One recurring name is BP Connect, formerly Amoco. The company confirms 35 releases. But IDEM says that doesn't make BP a bad neighbor. They've already cleaned up 24 sites.

"They simply have more gas stations." Shroer adds, "Whether or not BP is operating a station or has closed a station, they're the responsible party. We expect them to clean it up."

What you might not expect are schools on the state's LUST report. It's a recurring problem for one local district where tanks buried underground for fueling buses leaked.

"I think anytime your name appears on that kind of list there's always a reason to be concerned." Dr. James Mervilde is Superintendent at Washington Township where Eastwood Middle School made the active high priority list.

An investigation found fuel product floating on top of groundwater and, according to an internal IDEM document, the school failed to get proper testing for a fuel additive.

Phil Smith is the Washington Township Operations director. "They wanted to define the ground water samples more closely to see the extent and level of contamination."

The fuel additive in question contaminated the water supply at a school in Roselawn in northern Indiana. That school had to bring in bottled water for drinking, food preparation and for washing hands.

It's a scenario Washington Township officials say is unlikely since it relies on city water, not wells.

"The area is about the size of a trash dumpster," says Smith. "We know that it is no where near the school. We've drilled test wells and they come back negative and the plume is not moving."

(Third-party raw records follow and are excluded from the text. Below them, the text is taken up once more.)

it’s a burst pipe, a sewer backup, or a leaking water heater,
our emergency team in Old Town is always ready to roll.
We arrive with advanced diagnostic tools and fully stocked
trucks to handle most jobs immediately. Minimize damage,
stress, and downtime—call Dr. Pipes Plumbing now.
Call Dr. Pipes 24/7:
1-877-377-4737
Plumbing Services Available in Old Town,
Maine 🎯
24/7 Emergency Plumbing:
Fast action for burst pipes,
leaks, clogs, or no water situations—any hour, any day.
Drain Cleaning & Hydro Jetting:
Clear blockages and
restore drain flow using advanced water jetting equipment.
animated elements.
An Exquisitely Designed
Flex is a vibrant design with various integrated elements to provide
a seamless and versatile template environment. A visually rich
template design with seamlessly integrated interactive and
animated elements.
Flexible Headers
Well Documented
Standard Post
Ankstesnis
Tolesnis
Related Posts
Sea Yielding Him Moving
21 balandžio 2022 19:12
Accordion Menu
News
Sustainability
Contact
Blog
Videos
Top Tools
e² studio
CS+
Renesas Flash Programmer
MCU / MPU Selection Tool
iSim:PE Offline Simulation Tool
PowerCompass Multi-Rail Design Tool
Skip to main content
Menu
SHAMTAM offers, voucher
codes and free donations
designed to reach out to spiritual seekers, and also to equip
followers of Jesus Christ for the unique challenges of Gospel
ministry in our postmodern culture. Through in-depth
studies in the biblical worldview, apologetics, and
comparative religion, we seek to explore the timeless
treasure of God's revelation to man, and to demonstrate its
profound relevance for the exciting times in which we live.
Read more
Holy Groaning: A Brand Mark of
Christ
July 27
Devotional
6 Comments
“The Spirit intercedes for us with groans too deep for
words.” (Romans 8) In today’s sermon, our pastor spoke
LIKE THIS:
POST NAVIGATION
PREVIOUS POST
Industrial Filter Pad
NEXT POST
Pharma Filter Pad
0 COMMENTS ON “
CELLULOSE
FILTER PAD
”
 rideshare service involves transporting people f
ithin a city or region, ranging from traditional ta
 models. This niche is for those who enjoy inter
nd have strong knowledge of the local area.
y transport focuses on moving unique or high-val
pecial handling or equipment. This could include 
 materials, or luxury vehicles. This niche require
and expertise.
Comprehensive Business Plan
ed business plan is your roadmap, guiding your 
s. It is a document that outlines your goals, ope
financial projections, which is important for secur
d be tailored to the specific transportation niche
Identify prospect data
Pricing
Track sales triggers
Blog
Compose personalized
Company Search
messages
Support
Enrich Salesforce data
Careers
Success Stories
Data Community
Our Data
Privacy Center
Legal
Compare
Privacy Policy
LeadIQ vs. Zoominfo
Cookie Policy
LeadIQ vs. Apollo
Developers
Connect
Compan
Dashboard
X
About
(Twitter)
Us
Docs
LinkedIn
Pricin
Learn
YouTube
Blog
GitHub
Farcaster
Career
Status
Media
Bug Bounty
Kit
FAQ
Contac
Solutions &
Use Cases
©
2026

Dr. Mervilde adds, "As a district we're absolutely going to pay attention to what IDEM tells us."

Right now IDEM says the district must devise a clean up plan to eliminate any potential risk to students.

"We always pay close attention to the schools and we wanted to make sure they aren't being affected," says Shroer.

IDEM says the Eastwood Middle School site is inaccessible to students and presents no harm at this time.

Washington Township also had buried tanks at Westlane and North Central that were cleaned up with no further corrective action required.

Land owners that refuse to clean up could face fines up to $10,000 a day. IDEM says it's largest enforcement fine amounted to $38,000 imposed on a southern Indiana company.

The federal government has also mandated better standards for underground storage tanks.